▶ _Prompt a_: In the passage on Joseph, which work by Samuel Lee is quoted, and what year does it carry?

▶ _Selected passage_:

Joseph's feet were hurt in irons, to fit him to tread more delicately in the
King's Palace at Zoan; and when the Lord's time was come, by the same stairs
which winded him into the dungeon he climbs up into the next chariot to
Pharaoh's. Few can bear great and sudden mercies without pride and wantonness,
till they are hampered and humbled to carry it moderately. Samuel Lee,
in "The Triumph of Mercy in the Chariot of Praise," 1677.
Verse
20. The king sent and loosed him. And that by his own master,
Potiphar, who had clapt him up there by his wanton wife's wicked instigation.
He had been bound ignominiously, but now comes he to be loosed honourably. Christopher
Ness.
Verse
21. Ruler of all his substance, or "possession."
Herein also he was a type of Jesus Christ, who, as God, is possessor of heaven
and earth, being the creator of them. John Gill.
Verse
21. He was received into the Royal Society of the right honourable
the king's privy councillors, and was constituted as Chairman of the council
table, which, though Moses doth not express, yet David intimates in Ps
105:21,22. All the privy councillors, as well as the private people were bound
(possibly by oath) to obey him in all things, and, as out of the chair, he
magisterially taught these senators wisdom. Thus the Hebrew reading runs: He
bound the princes to his soul (or according to his will) and made wise his
elders; teaching them not only civil and moral, but also divine wisdom, for
which cause God sent Joseph (saith he) into Egypt, that some sound of the
redemption of fallen mankind might be heard in that kingdom, at that time the
most flourishing in the world: neither is Moses altogether silent herein, for
he calls him a master of wisdom, or father to Pharaoh (Ge 45:8). Much more to
his councillors, and he says that no hand or foot shall move (to wit, in
affairs of state, at home, or, in foreign embassies, abroad) without Joseph's
order; he was the king's plenipotentiary, Ge 41:44. Christopher Ness.

▶ _Data to use_:
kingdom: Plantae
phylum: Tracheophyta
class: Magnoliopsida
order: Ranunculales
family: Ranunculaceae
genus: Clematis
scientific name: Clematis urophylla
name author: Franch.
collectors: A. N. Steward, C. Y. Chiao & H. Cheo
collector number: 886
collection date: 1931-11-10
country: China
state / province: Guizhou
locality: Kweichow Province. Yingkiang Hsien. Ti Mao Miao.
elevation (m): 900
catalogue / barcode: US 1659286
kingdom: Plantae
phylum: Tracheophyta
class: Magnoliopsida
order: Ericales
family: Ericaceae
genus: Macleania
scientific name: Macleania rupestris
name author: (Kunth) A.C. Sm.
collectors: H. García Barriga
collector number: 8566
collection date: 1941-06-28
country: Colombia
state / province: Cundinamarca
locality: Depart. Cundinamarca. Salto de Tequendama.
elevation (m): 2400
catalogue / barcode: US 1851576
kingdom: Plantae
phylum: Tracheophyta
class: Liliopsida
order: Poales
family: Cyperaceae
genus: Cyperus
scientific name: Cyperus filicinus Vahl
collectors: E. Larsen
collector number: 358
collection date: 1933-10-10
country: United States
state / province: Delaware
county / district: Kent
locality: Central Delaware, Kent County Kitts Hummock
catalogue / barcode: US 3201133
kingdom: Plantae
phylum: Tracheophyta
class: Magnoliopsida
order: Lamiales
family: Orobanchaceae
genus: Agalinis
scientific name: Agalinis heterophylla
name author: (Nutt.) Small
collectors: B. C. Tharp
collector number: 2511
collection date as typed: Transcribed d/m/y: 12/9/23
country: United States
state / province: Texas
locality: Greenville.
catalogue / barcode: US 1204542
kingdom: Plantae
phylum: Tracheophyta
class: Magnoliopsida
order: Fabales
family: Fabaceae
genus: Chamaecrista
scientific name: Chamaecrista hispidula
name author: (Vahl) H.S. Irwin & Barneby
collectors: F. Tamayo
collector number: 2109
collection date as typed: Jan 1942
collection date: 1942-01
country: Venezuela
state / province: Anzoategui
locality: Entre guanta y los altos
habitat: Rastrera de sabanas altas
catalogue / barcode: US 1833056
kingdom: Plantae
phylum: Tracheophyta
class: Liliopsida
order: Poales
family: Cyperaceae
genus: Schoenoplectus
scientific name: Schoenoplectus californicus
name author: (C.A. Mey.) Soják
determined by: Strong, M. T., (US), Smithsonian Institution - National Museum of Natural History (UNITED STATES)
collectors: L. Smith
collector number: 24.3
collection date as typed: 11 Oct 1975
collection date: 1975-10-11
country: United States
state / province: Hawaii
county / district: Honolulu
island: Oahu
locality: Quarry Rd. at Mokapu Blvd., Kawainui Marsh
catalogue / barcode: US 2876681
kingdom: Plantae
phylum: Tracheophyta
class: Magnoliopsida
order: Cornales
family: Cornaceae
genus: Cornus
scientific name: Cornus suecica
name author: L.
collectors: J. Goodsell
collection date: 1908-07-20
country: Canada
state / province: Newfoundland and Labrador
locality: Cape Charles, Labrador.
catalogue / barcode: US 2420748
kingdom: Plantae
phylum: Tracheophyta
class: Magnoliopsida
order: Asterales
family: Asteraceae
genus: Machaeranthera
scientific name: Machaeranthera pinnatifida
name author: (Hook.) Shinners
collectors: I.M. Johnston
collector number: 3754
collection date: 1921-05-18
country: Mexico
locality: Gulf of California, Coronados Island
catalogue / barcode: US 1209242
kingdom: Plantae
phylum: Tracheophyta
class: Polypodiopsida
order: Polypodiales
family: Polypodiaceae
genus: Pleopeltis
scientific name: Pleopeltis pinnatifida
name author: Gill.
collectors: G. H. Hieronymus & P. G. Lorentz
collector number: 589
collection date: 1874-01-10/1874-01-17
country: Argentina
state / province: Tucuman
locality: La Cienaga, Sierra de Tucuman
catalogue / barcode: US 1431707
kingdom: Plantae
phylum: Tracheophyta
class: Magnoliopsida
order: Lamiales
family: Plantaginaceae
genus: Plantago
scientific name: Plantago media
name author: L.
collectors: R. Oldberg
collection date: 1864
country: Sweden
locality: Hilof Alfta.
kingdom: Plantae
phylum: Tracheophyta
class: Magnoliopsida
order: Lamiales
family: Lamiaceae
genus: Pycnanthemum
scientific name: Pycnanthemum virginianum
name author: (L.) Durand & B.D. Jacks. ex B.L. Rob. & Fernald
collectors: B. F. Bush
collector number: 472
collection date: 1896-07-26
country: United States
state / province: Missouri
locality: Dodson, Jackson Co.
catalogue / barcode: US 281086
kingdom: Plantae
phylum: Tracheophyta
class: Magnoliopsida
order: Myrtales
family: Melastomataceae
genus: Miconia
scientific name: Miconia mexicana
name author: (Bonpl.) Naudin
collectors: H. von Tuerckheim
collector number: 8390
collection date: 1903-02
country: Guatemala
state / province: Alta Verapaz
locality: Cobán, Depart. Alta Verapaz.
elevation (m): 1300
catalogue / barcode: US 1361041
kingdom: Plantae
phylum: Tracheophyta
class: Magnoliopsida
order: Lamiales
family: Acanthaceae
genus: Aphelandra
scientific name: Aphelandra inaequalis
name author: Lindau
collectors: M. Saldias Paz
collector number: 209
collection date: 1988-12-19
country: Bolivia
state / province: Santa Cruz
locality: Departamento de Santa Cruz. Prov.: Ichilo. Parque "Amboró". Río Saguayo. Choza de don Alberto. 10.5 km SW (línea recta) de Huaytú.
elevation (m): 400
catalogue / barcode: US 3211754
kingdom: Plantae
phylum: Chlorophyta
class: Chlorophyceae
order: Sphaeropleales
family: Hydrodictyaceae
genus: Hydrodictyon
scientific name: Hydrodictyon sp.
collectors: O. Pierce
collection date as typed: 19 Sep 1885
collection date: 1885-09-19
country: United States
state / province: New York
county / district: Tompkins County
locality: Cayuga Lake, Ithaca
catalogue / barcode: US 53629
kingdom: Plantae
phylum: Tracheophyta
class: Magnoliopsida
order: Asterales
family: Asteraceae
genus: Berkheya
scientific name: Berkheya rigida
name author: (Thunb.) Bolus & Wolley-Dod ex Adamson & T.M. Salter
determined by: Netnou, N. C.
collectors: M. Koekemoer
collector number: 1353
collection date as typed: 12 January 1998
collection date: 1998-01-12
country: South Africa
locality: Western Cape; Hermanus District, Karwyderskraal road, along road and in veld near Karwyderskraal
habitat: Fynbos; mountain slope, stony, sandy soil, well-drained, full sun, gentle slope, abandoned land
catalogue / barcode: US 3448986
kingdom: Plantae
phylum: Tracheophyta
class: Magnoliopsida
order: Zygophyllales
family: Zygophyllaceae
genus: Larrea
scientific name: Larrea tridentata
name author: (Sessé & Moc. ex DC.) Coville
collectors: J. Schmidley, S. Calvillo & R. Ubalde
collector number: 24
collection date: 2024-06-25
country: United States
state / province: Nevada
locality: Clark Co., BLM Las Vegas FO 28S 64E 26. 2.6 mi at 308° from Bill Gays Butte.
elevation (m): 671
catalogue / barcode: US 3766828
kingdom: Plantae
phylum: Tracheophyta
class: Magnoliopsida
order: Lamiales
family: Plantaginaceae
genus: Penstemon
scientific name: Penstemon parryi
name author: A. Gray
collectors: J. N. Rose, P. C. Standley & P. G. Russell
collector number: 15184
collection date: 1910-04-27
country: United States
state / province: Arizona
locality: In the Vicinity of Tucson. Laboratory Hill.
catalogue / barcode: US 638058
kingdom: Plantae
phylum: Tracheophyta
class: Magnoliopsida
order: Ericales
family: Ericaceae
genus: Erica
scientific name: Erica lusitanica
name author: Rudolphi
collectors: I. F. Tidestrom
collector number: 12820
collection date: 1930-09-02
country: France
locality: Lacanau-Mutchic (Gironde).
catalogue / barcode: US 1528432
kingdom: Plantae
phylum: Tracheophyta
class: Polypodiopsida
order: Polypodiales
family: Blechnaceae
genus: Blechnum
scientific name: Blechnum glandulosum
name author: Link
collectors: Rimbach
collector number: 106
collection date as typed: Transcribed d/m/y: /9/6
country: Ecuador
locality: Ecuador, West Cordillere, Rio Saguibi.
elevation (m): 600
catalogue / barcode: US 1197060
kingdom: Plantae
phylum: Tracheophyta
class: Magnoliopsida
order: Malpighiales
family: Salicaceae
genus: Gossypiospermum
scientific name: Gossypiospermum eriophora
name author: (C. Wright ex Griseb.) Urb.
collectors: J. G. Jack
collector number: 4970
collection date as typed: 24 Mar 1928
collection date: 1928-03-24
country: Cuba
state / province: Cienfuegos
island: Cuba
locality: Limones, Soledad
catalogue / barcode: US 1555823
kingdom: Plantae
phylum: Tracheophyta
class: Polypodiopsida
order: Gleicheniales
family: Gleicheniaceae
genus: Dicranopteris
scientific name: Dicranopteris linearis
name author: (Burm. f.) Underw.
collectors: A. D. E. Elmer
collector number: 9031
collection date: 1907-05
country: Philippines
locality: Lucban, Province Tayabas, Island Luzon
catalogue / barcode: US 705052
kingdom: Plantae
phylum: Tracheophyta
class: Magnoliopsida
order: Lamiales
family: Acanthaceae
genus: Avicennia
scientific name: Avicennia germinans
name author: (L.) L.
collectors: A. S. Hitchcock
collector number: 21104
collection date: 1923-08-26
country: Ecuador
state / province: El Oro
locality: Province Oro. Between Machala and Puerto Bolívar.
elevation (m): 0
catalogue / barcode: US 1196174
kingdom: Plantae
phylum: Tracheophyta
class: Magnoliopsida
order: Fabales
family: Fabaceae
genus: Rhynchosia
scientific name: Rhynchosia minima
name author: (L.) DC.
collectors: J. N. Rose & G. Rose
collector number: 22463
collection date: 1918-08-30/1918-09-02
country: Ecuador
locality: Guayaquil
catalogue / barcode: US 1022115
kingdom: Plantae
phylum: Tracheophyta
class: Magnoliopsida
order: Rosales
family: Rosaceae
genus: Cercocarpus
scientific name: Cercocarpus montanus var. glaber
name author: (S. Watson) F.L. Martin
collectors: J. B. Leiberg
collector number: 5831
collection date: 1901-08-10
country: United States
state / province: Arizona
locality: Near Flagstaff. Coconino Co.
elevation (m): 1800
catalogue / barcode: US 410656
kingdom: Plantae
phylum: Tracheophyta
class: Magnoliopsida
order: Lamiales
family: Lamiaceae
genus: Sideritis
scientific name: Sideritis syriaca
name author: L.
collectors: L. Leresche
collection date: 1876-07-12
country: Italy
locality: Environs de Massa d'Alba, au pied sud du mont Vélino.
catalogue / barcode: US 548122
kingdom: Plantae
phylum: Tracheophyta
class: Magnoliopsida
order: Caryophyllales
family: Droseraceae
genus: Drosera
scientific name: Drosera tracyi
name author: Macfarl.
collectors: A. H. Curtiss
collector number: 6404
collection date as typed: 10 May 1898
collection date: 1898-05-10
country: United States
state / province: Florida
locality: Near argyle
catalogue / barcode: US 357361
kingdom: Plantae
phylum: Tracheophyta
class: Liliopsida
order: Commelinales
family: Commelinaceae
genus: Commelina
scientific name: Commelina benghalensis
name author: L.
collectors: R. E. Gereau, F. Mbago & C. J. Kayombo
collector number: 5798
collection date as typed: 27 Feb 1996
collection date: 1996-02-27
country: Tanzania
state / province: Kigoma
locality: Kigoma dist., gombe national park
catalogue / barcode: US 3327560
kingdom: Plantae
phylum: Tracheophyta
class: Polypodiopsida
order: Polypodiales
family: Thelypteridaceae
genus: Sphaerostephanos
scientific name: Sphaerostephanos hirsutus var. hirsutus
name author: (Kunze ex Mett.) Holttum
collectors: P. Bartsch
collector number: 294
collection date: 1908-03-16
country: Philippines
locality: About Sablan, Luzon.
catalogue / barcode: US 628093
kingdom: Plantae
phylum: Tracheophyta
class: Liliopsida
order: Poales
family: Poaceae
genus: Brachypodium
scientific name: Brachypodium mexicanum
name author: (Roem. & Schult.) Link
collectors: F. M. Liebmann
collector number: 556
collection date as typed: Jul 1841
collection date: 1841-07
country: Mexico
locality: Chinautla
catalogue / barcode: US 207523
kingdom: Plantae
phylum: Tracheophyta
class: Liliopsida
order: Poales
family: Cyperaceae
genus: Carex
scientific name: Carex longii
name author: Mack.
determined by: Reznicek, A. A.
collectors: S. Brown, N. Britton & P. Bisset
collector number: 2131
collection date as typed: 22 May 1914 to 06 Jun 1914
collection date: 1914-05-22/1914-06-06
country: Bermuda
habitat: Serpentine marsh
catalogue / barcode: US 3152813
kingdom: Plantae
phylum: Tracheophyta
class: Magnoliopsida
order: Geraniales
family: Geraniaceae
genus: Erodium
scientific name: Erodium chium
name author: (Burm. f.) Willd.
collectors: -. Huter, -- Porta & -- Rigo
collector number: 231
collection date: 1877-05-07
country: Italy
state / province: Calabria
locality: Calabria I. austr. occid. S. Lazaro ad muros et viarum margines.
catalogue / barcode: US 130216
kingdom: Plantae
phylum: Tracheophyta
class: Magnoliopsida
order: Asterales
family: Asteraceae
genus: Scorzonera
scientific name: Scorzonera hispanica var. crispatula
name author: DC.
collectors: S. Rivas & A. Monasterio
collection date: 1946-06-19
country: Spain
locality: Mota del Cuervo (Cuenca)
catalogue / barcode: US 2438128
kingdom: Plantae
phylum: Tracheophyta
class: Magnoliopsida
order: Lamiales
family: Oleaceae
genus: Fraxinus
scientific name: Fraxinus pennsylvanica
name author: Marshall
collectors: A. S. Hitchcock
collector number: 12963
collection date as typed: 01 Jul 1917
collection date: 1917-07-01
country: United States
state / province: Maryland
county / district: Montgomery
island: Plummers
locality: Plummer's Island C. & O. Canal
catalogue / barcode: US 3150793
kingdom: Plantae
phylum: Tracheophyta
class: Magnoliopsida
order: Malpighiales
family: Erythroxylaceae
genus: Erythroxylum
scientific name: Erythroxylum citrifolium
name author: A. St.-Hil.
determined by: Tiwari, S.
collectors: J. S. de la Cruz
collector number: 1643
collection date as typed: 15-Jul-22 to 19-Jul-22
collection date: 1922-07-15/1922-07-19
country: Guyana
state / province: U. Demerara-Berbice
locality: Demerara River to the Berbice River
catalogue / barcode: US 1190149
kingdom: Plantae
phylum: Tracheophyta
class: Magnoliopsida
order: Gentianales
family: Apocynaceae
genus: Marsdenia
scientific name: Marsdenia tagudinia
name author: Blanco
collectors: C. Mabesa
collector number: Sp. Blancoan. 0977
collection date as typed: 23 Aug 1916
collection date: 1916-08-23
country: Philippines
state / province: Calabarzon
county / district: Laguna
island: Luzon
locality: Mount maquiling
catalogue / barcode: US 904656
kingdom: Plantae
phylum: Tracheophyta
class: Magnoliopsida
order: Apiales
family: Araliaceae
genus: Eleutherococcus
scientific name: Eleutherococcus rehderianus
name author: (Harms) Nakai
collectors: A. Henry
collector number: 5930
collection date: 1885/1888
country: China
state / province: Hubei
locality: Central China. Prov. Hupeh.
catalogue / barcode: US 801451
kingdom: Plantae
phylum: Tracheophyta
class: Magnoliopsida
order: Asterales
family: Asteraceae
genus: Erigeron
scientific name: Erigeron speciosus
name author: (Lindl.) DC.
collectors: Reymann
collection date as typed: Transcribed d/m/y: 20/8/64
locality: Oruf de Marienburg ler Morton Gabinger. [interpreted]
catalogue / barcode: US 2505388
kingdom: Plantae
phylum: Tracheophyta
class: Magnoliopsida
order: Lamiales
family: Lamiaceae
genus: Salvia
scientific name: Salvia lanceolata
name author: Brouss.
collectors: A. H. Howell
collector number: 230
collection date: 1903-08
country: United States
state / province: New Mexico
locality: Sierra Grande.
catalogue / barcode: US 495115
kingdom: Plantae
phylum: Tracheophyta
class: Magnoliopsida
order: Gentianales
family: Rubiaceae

▶ _Prompt b_: Recast the rows from the line with "collectors: R. Oldberg" up to and including the line with "scientific name: Miconia mexicana" as a Markdown table with two columns, No. and Entry, giving each line a running number and leaving out blank lines.

▶ _Final answer a_: "The Triumph of Mercy in the Chariot of Praise," 1677.

▶ _Final answer b_:
| No. | Entry |
|---|---|
| 1 | collectors: R. Oldberg |
| 2 | collection date: 1864 |
| 3 | country: Sweden |
| 4 | locality: Hilof Alfta. |
| 5 | kingdom: Plantae |
| 6 | phylum: Tracheophyta |
| 7 | class: Magnoliopsida |
| 8 | order: Lamiales |
| 9 | family: Lamiaceae |
| 10 | genus: Pycnanthemum |
| 11 | scientific name: Pycnanthemum virginianum |
| 12 | name author: (L.) Durand & B.D. Jacks. ex B.L. Rob. & Fernald |
| 13 | collectors: B. F. Bush |
| 14 | collector number: 472 |
| 15 | collection date: 1896-07-26 |
| 16 | country: United States |
| 17 | state / province: Missouri |
| 18 | locality: Dodson, Jackson Co. |
| 19 | catalogue / barcode: US 281086 |
| 20 | kingdom: Plantae |
| 21 | phylum: Tracheophyta |
| 22 | class: Magnoliopsida |
| 23 | order: Myrtales |
| 24 | family: Melastomataceae |
| 25 | genus: Miconia |
| 26 | scientific name: Miconia mexicana |